*BRIEF*
Leaving out all images, write out the records that follow exactly.

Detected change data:
····················
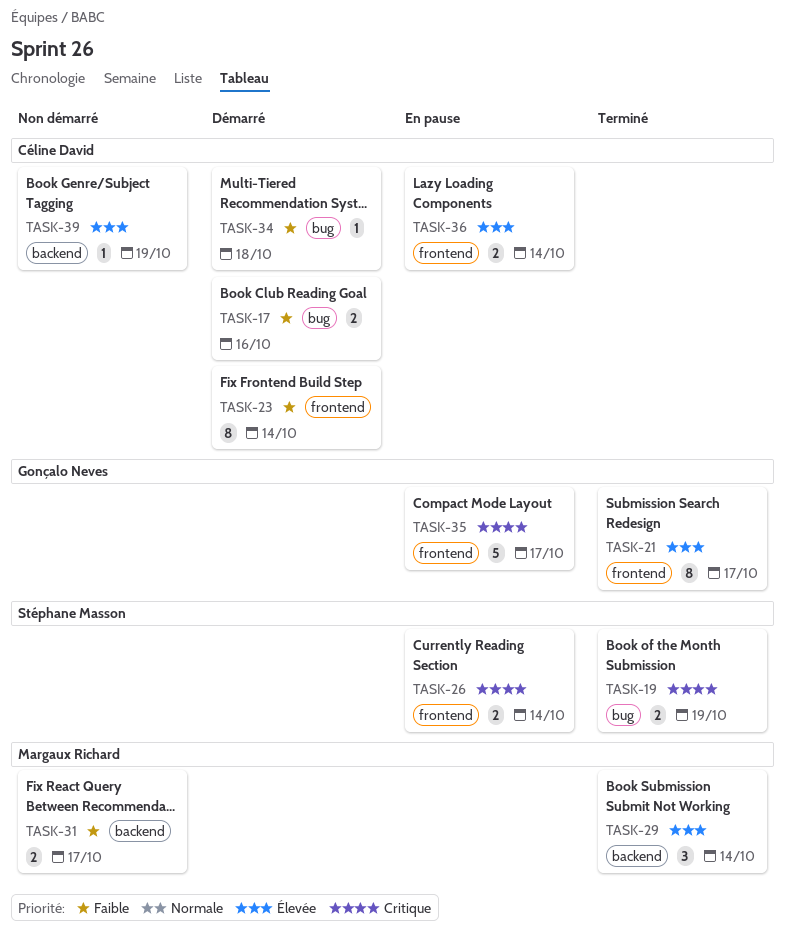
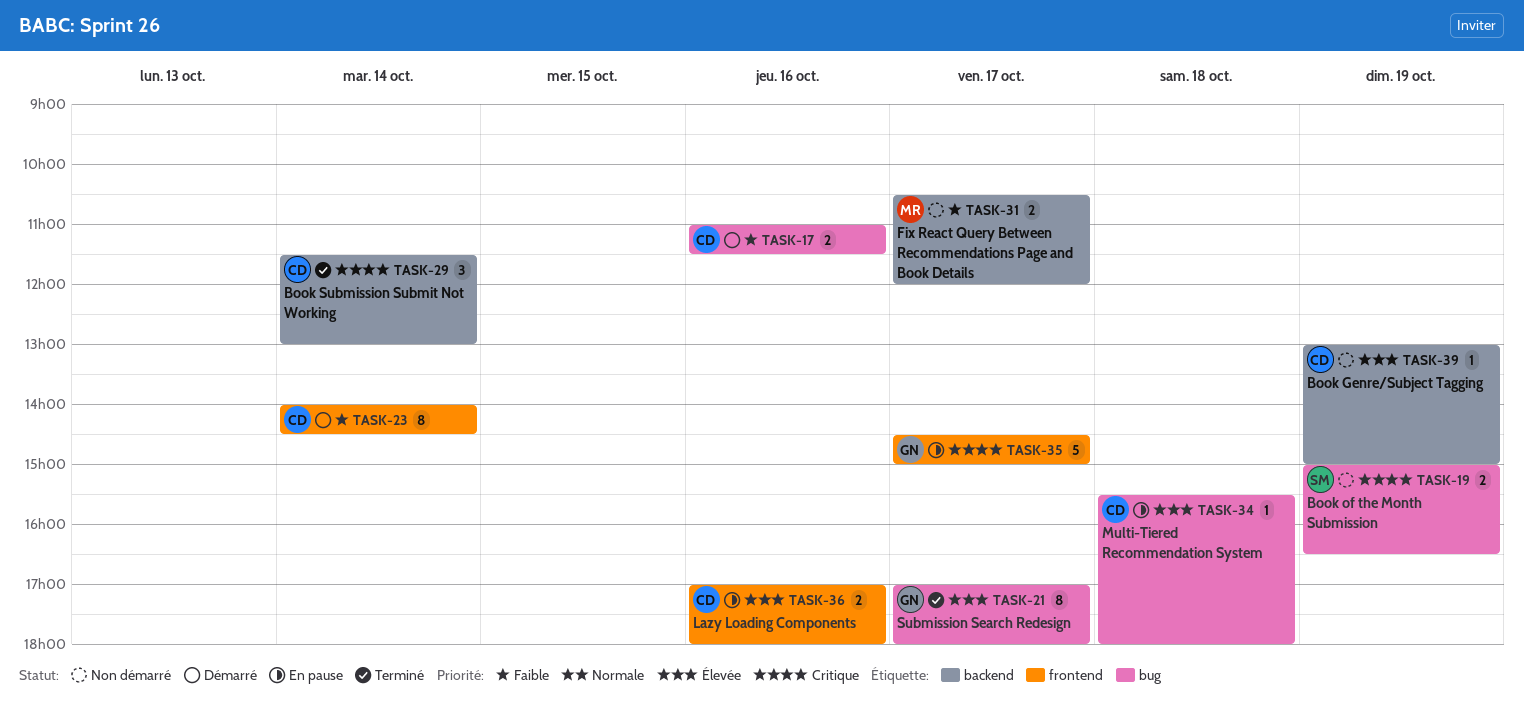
TASK-19, status: Terminé -> Non démarré
TASK-21, label: frontend -> bug
TASK-26: present -> none
TASK-29, owner: Margaux Richard -> Céline David
TASK-29, priority: Élevée -> Critique
TASK-34, status: Démarré -> En pause
TASK-34, priority: Faible -> Élevée
TASK-36, day: Oct 14 -> Oct 16

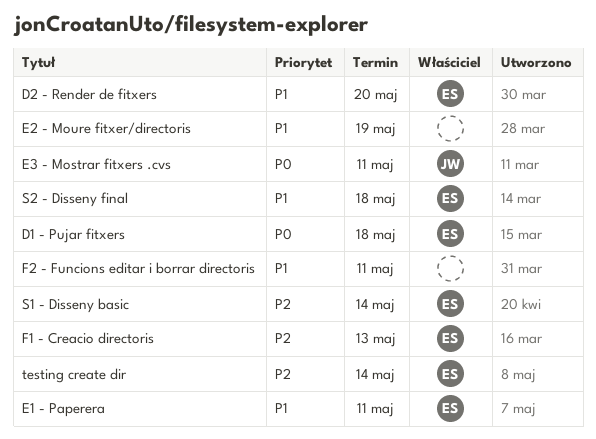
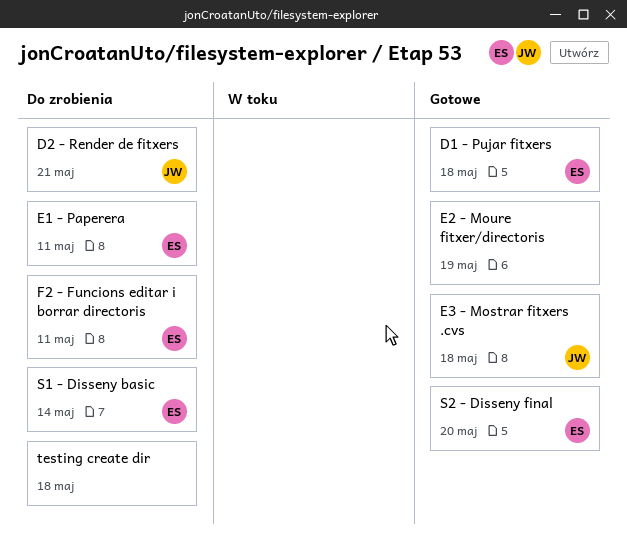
D2 - Render de fitxers, owner: ES -> JW
D2 - Render de fitxers, due: May 20 -> May 21
E3 - Mostrar fitxers .cvs, due: May 11 -> May 18
F1 - Creacio directoris: present -> none
F2 - Funcions editar i borrar directoris, owner: none -> ES
S2 - Disseny final, due: May 18 -> May 20
testing create dir, owner: ES -> none
testing create dir, due: May 14 -> May 18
····················
*OUTPUT*
TASK-19, status: Terminé -> Non démarré
TASK-21, label: frontend -> bug
TASK-26: present -> none
TASK-29, owner: Margaux Richard -> Céline David
TASK-29, priority: Élevée -> Critique
TASK-34, status: Démarré -> En pause
TASK-34, priority: Faible -> Élevée
TASK-36, day: Oct 14 -> Oct 16

D2 - Render de fitxers, owner: ES -> JW
D2 - Render de fitxers, due: May 20 -> May 21
E3 - Mostrar fitxers .cvs, due: May 11 -> May 18
F1 - Creacio directoris: present -> none
F2 - Funcions editar i borrar directoris, owner: none -> ES
S2 - Disseny final, due: May 18 -> May 20
testing create dir, owner: ES -> none
testing create dir, due: May 14 -> May 18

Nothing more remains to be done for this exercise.